My simple suggesting is to just bin the data at X values, which is very simple if X is integer valued, and then plot the mean and standard error of the Y value within those bins. As Poisson regression and its variants rely on asymptotic properties, if the error bars are too variable to deduce a pattern you should be concerned your sample size isn’t large enough to begin with.

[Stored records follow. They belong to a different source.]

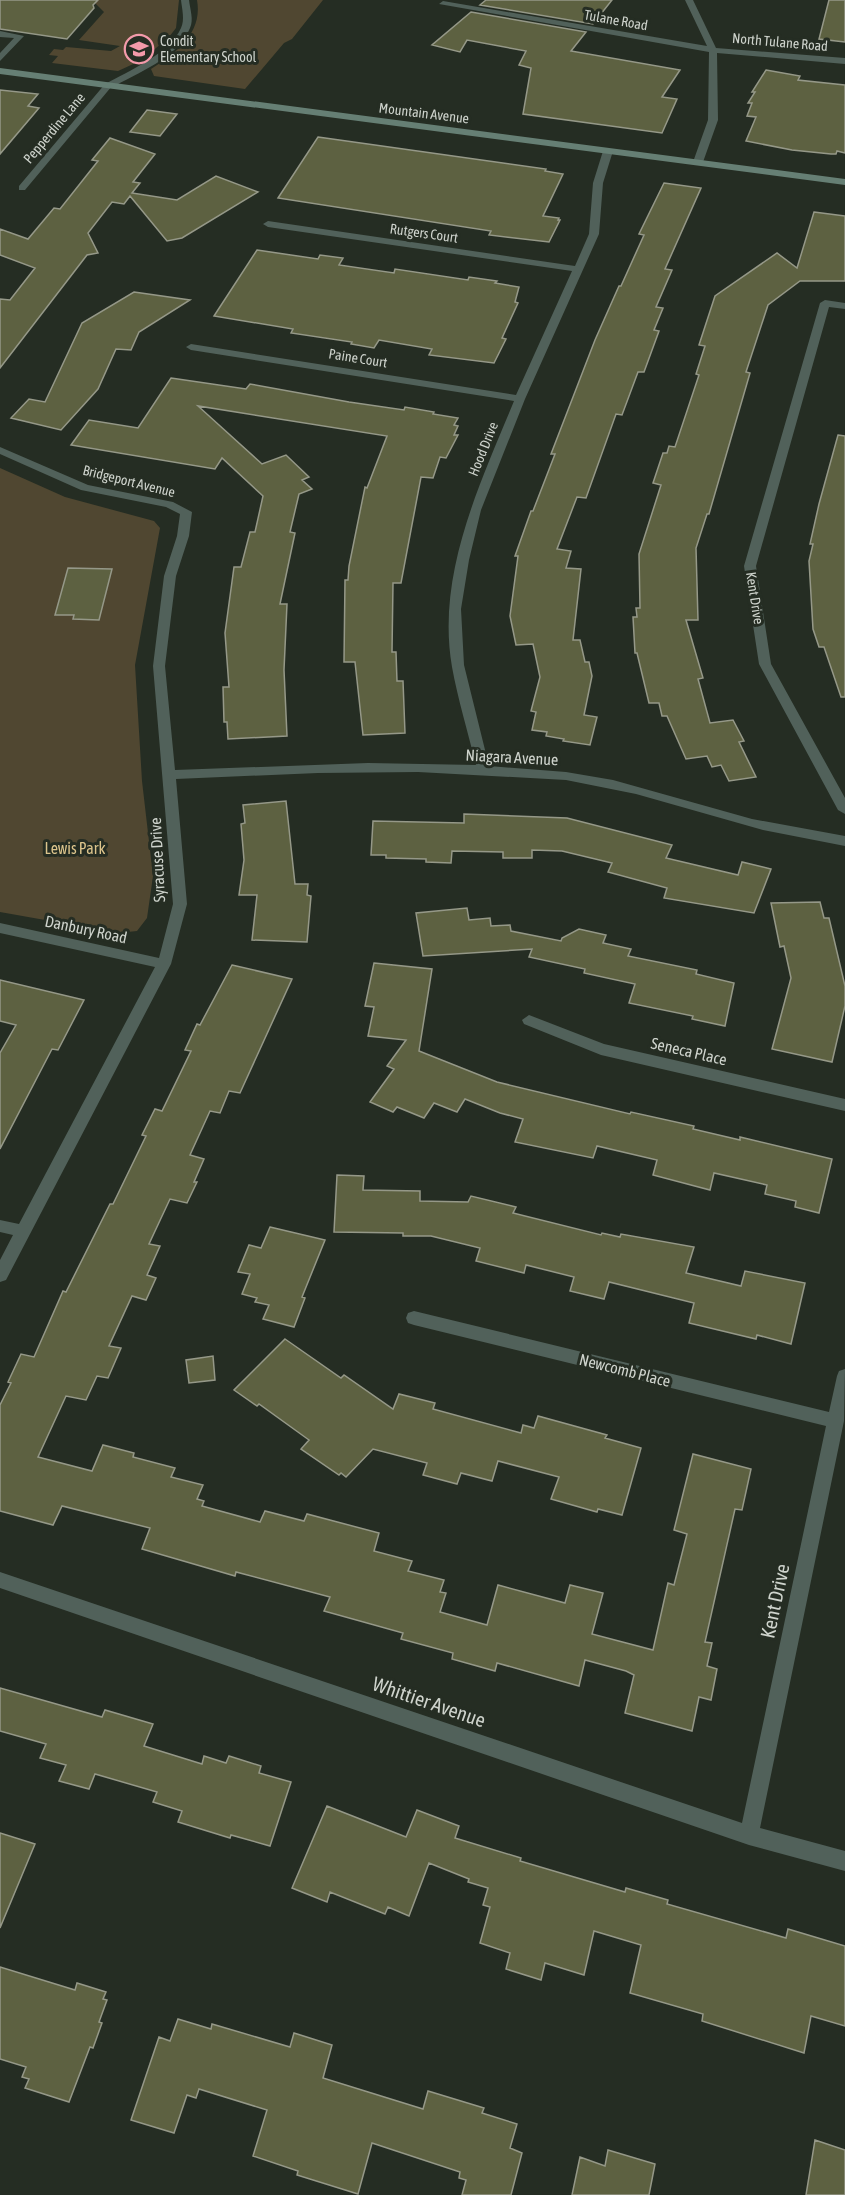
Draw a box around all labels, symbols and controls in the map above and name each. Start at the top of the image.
street label: Tulane Road [583,7,649,33]
street label: North Tulane Road [732,30,828,54]
school or university icon: Condit Elementary School [123,33,155,65]
place label: Condit Elementary School [160,33,256,65]
street label: Pepperdine Lane [20,90,88,166]
street label: Mountain Avenue [378,100,470,126]
street label: Rutgers Court [389,220,459,246]
street label: Paine Court [328,345,388,371]
street label: Hood Drive [465,420,501,478]
street label: Bridgeport Avenue [81,462,177,500]
street label: Kent Drive [743,571,767,625]
street label: Niagara Avenue [465,746,559,769]
street label: Syracuse Drive [146,817,169,903]
park label: Lewis Park [44,839,106,857]
street label: Danbury Road [43,912,129,947]
street label: Seneca Place [649,1034,729,1068]
street label: Newcomb Place [578,1350,672,1390]
street label: Kent Drive [755,1562,794,1640]
street label: Whittier Avenue [370,1671,489,1732]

If the bulk of the data only have a small range over X, then it will be hard in practice to differentiate between the two model parametrizations I suggest here (with the typical noisy data we have in the social sciences). So you may prefer logging the X variable simply to prevent the dramatic explosions in the tails of the data right from the start.

I do feel comfortable saying that if the ratio of the smallest to largest value for the independent variable is over 100, you should check the predictions of the exponential link function very closely (if the smallest value is 0 just estimate the ratio as if the smallest value is 1). If this ratio is 100 or larger, unless the linear predictor in the Poisson regression equation is very small (<<.01) the predictions may explode into very implausible ranges for the larger X values.